Rising Star Claim

Carbon County, Wyoming

Gold

PLACER, 20 acres

$4,000

History

By the beginning of the 20th Century, nearly all of the gold districts of the West had been located. However, one small camp tucked away along a tributary of the wild Encampment River in southern Wyoming was waiting to be discovered in a most remarkable manner.

In 1897 a boulder of white quartz the diameter of a wagon wheel weighing eight tons was found at the confluence of Purgatory and East Purgatory Gulches that was laced with coarse free gold. This boulder was six feet long and 4 ½ feet across. An army captain, Chase O’Connel, blew up the boulder and many remarkable free gold specimens were collected from it. Once the broken fragments of this boulder were collected up and crushed, they yielded 700 ounces of gold! Two other smaller boulders found nearby in the gulch bottom weighing several hundred pounds each were also described as being “literally covered with free gold”.

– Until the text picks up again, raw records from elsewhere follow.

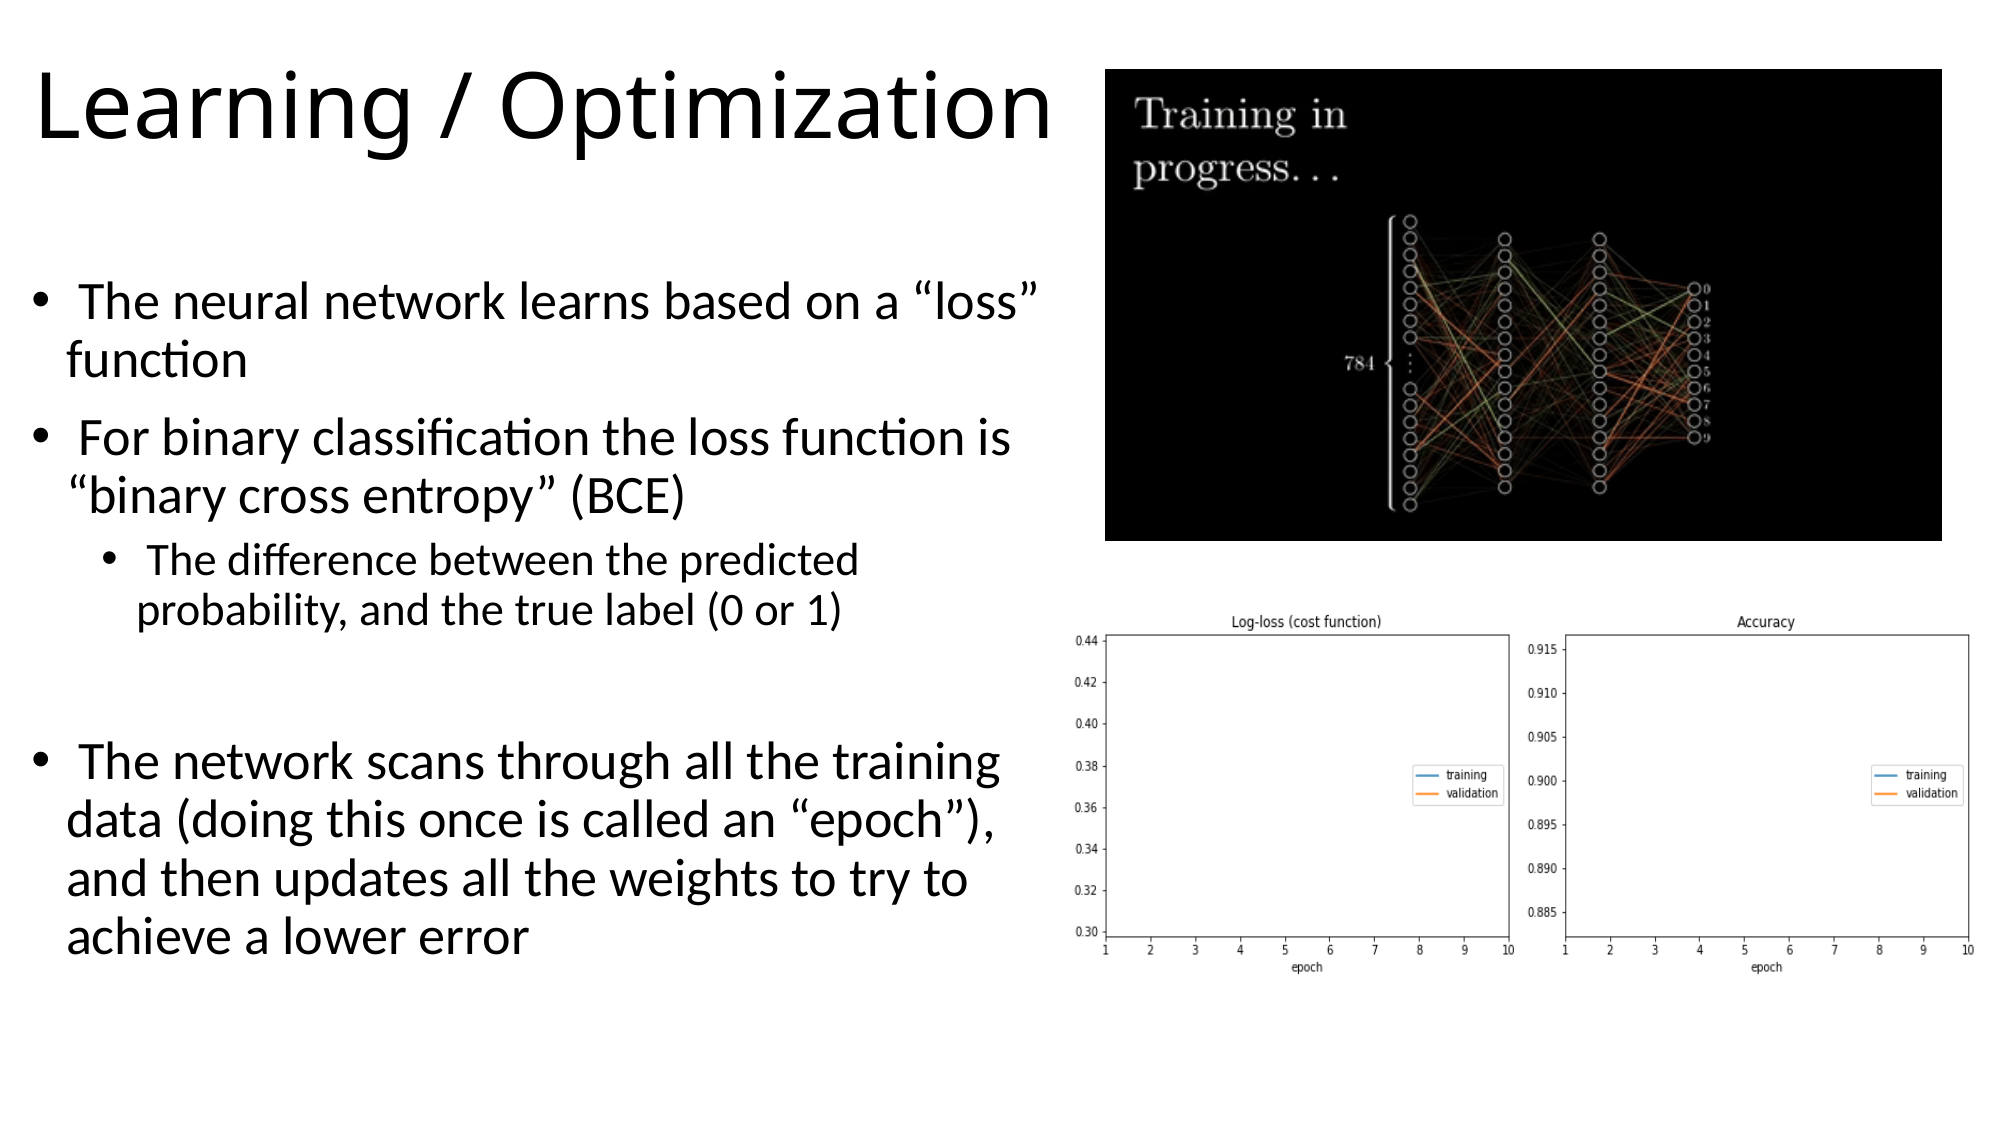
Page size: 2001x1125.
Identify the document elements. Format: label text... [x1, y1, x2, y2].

picture [1104, 69, 1942, 541]
picture [1066, 609, 1980, 979]
title Learning / Optimization [18, 0, 1744, 218]
list The neural network learns based on a “loss” function For binary classification the loss function is “binary cross entropy” (BCE) The difference between the predicted probability, and the true label (0 or 1) The network scans through all the training data (doing this once is called an “epoch”), and then updates all the weights to try to achieve a lower error [16, 265, 1070, 979]
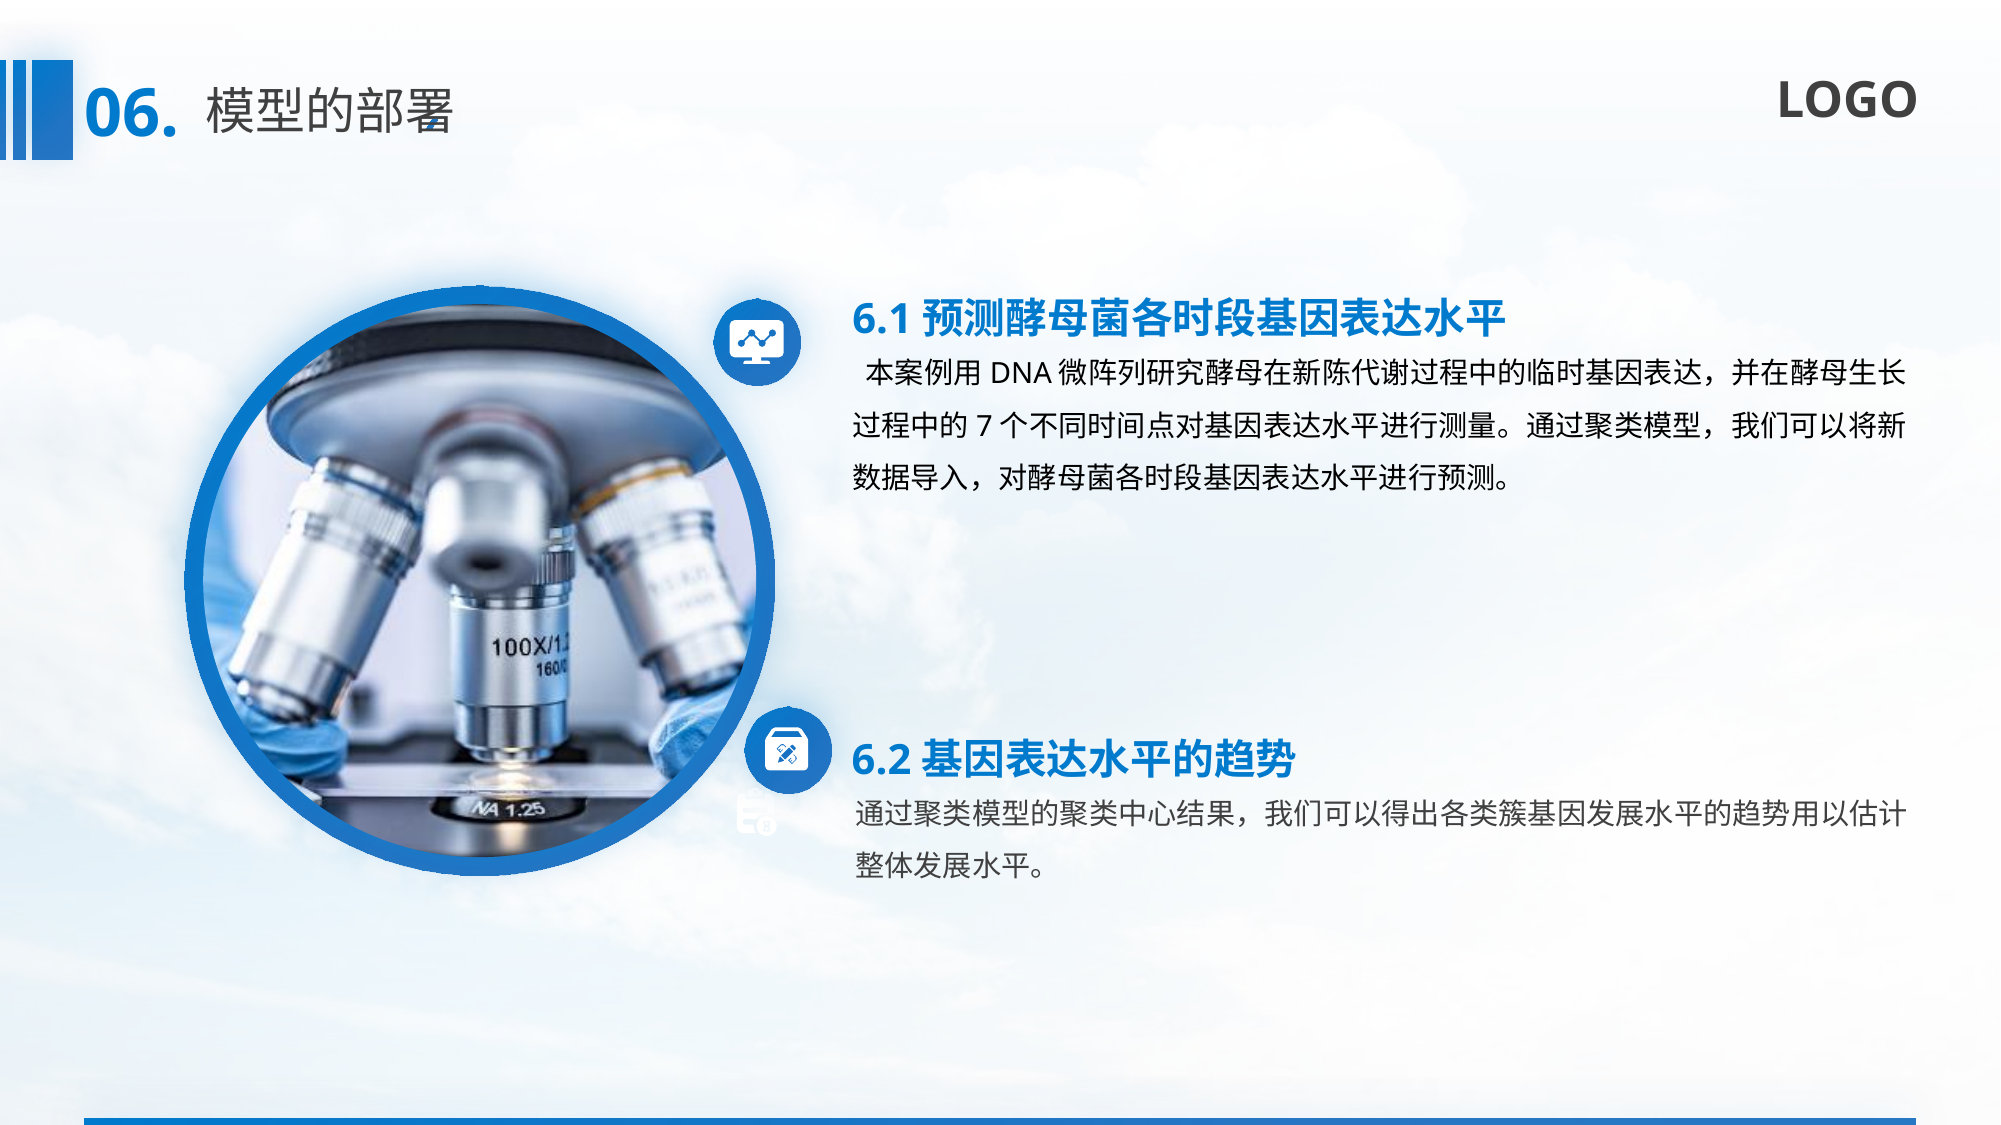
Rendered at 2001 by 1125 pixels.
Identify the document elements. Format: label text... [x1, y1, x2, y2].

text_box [130, 231, 832, 931]
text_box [84, 69, 572, 151]
text_box 通过聚类模型的聚类中心结果，我们可以得出各类簇基因发展水平的趋势用以估计整体发展水平。 [840, 770, 1949, 890]
text_box 6.2基因表达水平的趋势 [840, 714, 1353, 788]
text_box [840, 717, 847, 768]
text_box 本案例用DNA微阵列研究酵母在新陈代谢过程中的临时基因表达，并在酵母生长过程中的7个不同时间点对基因表达水平进行测量。通过聚类模型，我们可以将新数据导入，对酵母菌各时段基因表达水平进行预测。 [837, 329, 1946, 502]
text_box 6.1预测酵母菌各时段基因表达水平 [841, 273, 1610, 348]
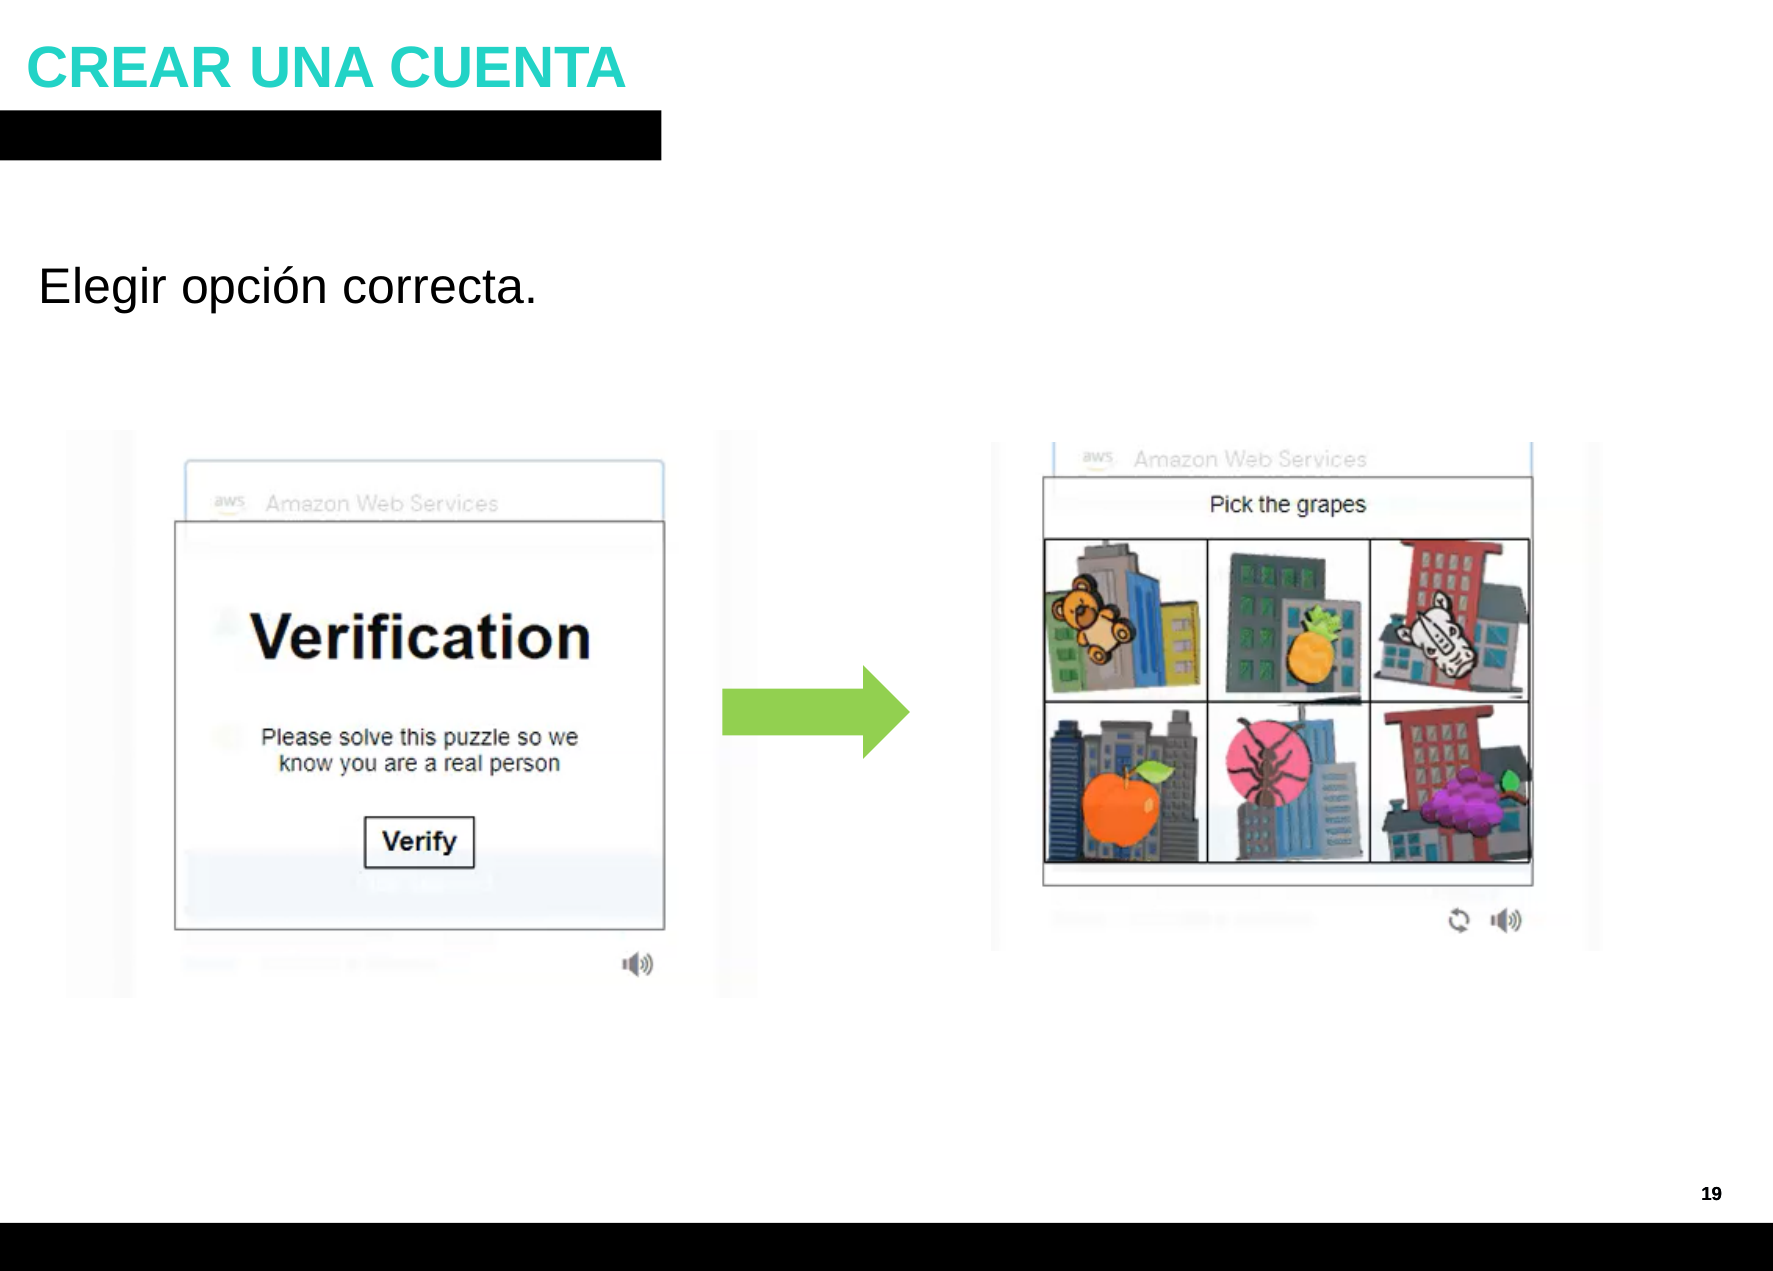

The discovery of these three boulders triggered a sensation in the mining newspapers of the day and the gulch quickly filled with prospectors. These men traced these boulders upstream to a narrow belt of rich small gold-quartz veins less than 1/3 mile from the float boulders that crossed Purgatory and East Purgatory Gulches. This series of veins was prospected continuously from the Golden Eagle lode in the northwest through the Golden Center, Golden Crown, Golden Daisy, Last Chance and Magpie lodes in the southeast. Gold in many of these veins occurred in the form of small nuggets in size from grains of wheat to larger than kernels of corn. Some gold specimens weighing up to 1/10 ounce were also found.

Geology and Potential

The Rising Star Claim encompasses 20.66 acres along the bottom of Purgatory Gulch beginning at the original site of the spectacular quartz boulder discoveries upstream toward the famous Golden Eagle Mine. Although the original boulders were blown up and removed by prospectors in 1897, the detailed accounts of the boulder locations confirm they were found on the southern half of the Rising Star Claim.

With nearly 70 historic mines upstream of the claim and the top end of the claim immediately downstream from the Golden Center-Golden Eagle-Maggie belt of gold-quartz veins, there is an excellent chance that further boulders could be found with metal detectors.

Although placer claims were owned in the 1890’s in Purgatory Gulch by Messers. Houston, Hassett and Culleton, they were not worked on account of the lack of water for placering. Surveys for a water ditch were made but the construction was not completed. This is an amazing opportunity for modern prospecting, as this gulch was never touched by the old timers! The gravels in Purgatory Gulch are probably shallow and the richest gravels on bedrock could be reached in less than 5 feet in most places.

One of the more intriguing discoveries of gold made in Wyoming in the past 50 years was the recovery of 299 gold nuggets by a prospector somewhere in the Sierra Madre with a metal detector. This find was reported to the state geologist, but the exact location was not disclosed. The find must have been made somewhere in a belt of gold-quartz veins similar to those in Purgatory Gulch. After all the gulch once yielded three large boulders weighing over seven tons filled with free gold. What awaits the diligent prospector at the Rising Star Claim?